BRIEF DESCRIPTION OF THE SEVERAL VIEWS OF THE DRAWINGS

(1) The disclosure is presented in the drawings with the aid of one embodiment and shall be further explained with reference to the drawings. There are shown:

(2) FIG. 1 shows a voltage versus time diagram of a motor control of an actuator according to an embodiment of the disclosure.

(3) FIG. 2 shows a circuit diagram of a module according to an embodiment of the disclosure with an actuator connected to a controller.

(4) FIG. 3 shows a flowchart of a method according to an embodiment of the disclosure.

(5) FIGS. 4a, 4b, 4c, 4d, 4e, and 4f show components for aiding in the understanding of various embodiments of the disclosure.

DETAILED DESCRIPTION

(6) FIG. 1 shows a voltage versus time diagram 100 of the motor control of an actuator. A plurality of voltage pulses 110 for motor control and plurality of resulting mutual induction voltages 120 can be readily seen in the diagram. No mutual induction voltage is produced when the motor is blocked 130, or when the motor is short circuited 140. In both instances, the output of the power electronics is switched to high impedance (tri-state: Z).

(7) From the mutual induction voltages 120 occurring during the motor control, it is possible to ascertain a path traveled by the actuator. When the actuator reaches its end position, the sum of the mutual induction voltages 120 also reaches a defined value. Therefore, the sum of the mutual induction voltages 120 can be used for the end position detection of the actuator and the motor of the actuator can be halted before it is blocked.

(8) FIG. 2 shows schematically one embodiment of a module according to the disclosure having a controller 10 to which a motor 21 of an actuator 20 is connected. Only the motor 21 of the actuator 20 is shown in the drawing.
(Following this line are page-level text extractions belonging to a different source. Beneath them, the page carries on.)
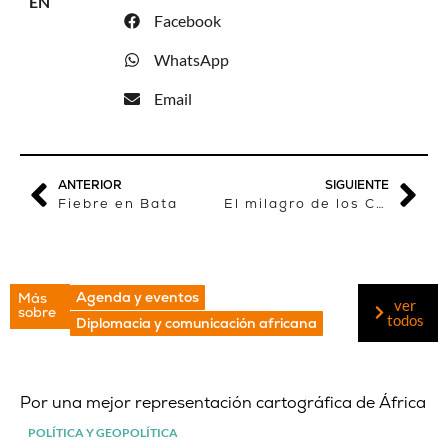
EN
Facebook
WhatsApp
Email
ANTERIOR
SIGUIENTE
Fiebre en Bata
El milagro de los Chipolopolo
Agenda y eventos
Más
ver
sobre
todos
Diplomacia y comunicación africana
Por una mejor representación cartográfica de África
POLÍTICA Y GEOPOLÍTICA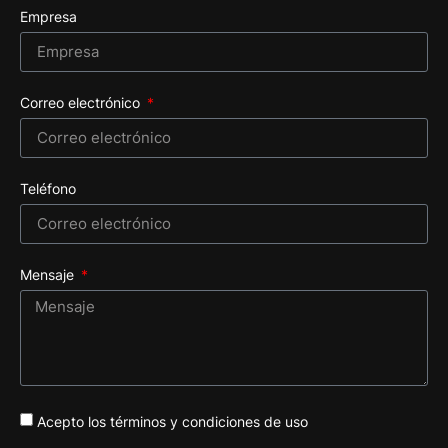
Empresa
Correo electrónico
Teléfono
Mensaje
Acepto los términos y condiciones de uso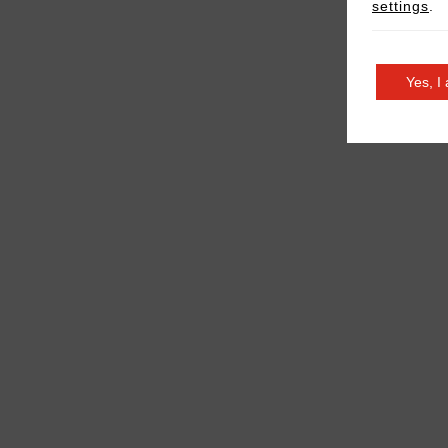
settings
.
Yes, I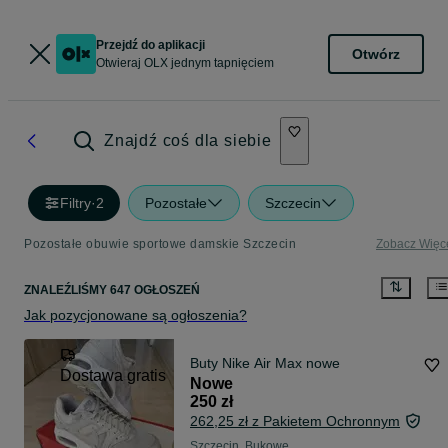
Przejdź do aplikacji
Otwórz
Otwieraj OLX jednym tapnięciem
Znajdź coś dla siebie
Filtry
·
2
Pozostałe
Szczecin
Pozostałe obuwie sportowe damskie Szczecin
Zobacz Więc
ZNALEŹLIŚMY 647 OGŁOSZEŃ
Jak pozycjonowane są ogłoszenia?
Buty Nike Air Max nowe
Dostawa gratis
Nowe
250 zł
262,25 zł z Pakietem Ochronnym
Szczecin, Bukowe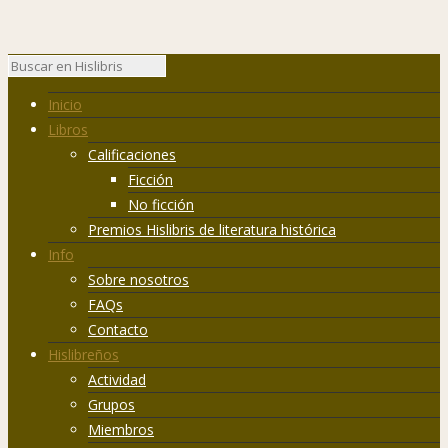
Inicio
Libros
Calificaciones
Ficción
No ficción
Premios Hislibris de literatura histórica
Info
Sobre nosotros
FAQs
Contacto
Hislibreños
Actividad
Grupos
Miembros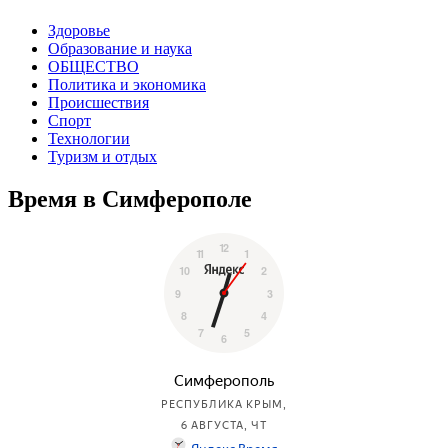
Здоровье
Образование и наука
ОБЩЕСТВО
Политика и экономика
Происшествия
Спорт
Технологии
Туризм и отдых
Время в Симферополе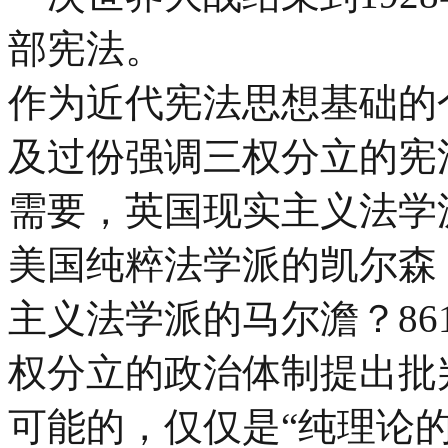
部宪法。
作为近代宪法思想基础的
及过份强调三权分立的宪
需要，英国现实主义法学派的
美国纯粹法学派的凯尔森（1
主义法学派的马尔澹？86
权分立的政治体制提出批
可能的，仅仅是“纯理论的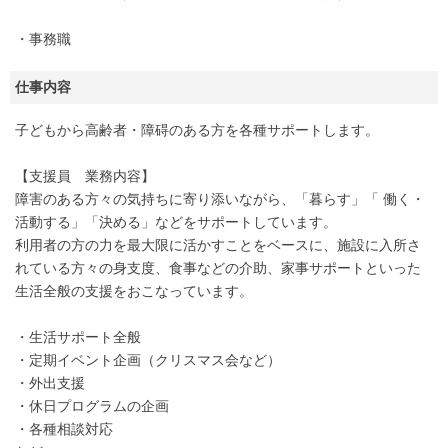
・事務職
仕事内容
子どもから高齢者・障碍のある方を各種サポートします。
【支援員 業務内容】
障害のある方々の気持ちに寄り添いながら、「暮らす」「 働く・
活動する」「決める」などをサポートしています。
利用者の方の力を最大限に活かすことをベースに、施設に入所さ
れている方々の身支度、食事などの介助、家事サポートといった
生活全般の支援をおこなっています。
・生活サポート全般
・定期イベント企画（クリスマス会など）
・外出支援
・休日プログラムの企画
・各種相談対応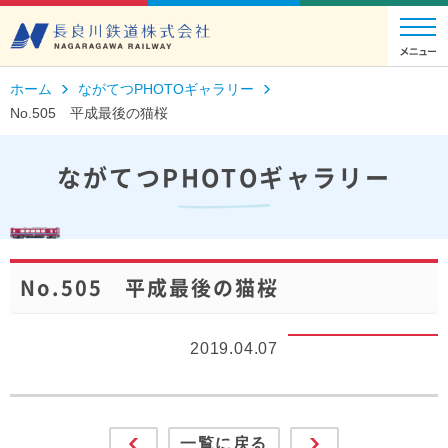
ホーム
ながてつPHOTOギャラリー
No.505 平成最後の猫桜
ながてつPHOTOギャラリー
No.505 平成最後の猫桜
2019.04.07
一覧に戻る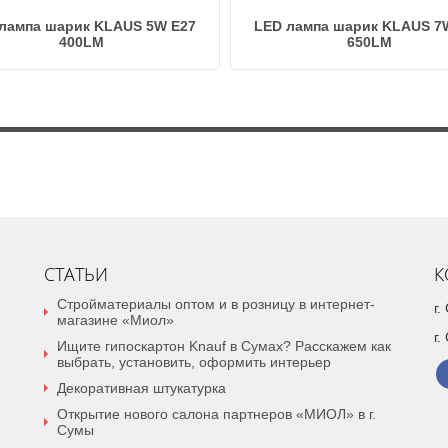
лампа шарик KLAUS 5W E27
LED лампа шарик KLAUS 7
400LM
650LM
СТАТЬИ
К
Стройматериалы оптом и в розницу в интернет-
г
магазине «Миол»
г.
Ищите гипоскартон Knauf в Сумах? Расскажем как
выбрать, установить, оформить интерьер
Декоративная штукатурка
Открытие нового салона партнеров «МИОЛ» в г.
Сумы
Motor control occurs through a semiconductor full bridge 11 of the controller 10. A read back input 13 is realized with measuring resistors 12, forwarding the signal to an A/D converter of the controller 10, not shown in the drawing. The mutual induction voltages are added up in the controller 10 and upon reaching the value corresponding to the end position of the actuator 20 the motor 21 is halted and the movement of the actuator 20 is stopped.

(9) FIG. 3 shows a flowchart of a method for detection of an end position of an actuator moved by an electric motor according to an embodiment of the disclosure. At 150, the method includes actuating an electric motor (e.g., motor 21) using signal pulses. At 152, the method includes adding measured mutual induction voltages that are generated by the actuating. At 154, the method includes detecting the end position if a sum of the measured mutual induction voltages reaches a given value.

(10) FIGS. 4a, 4b, 4c, 4d, 4e, and 4f show components for aiding in the understanding of various embodiments of the disclosure. More particularly, FIG. 4a shows a latch 156, FIG. 4b shows a bolt 158, FIG. 4c shows a mirror 160, FIG. 4d shows a seat 162, FIG. 4e shows a ventilation flap 164, and FIG. 4f shows an analog-to-digital (A/D) converter 166.

(11) German patent application no. 102022107474.9, filed Mar. 30, 2022, to which this application claims priority, is hereby incorporated herein by reference, in its entirety.

(12) Aspects of the various embodiments described above can be combined to provide further embodiments. In general, in the following claims, the terms used should not be construed to limit the claims to the specific embodiments disclosed in the specification and the claims, but should be construed to include all possible embodiments along with the full scope of equivalents to which such claims are entitled.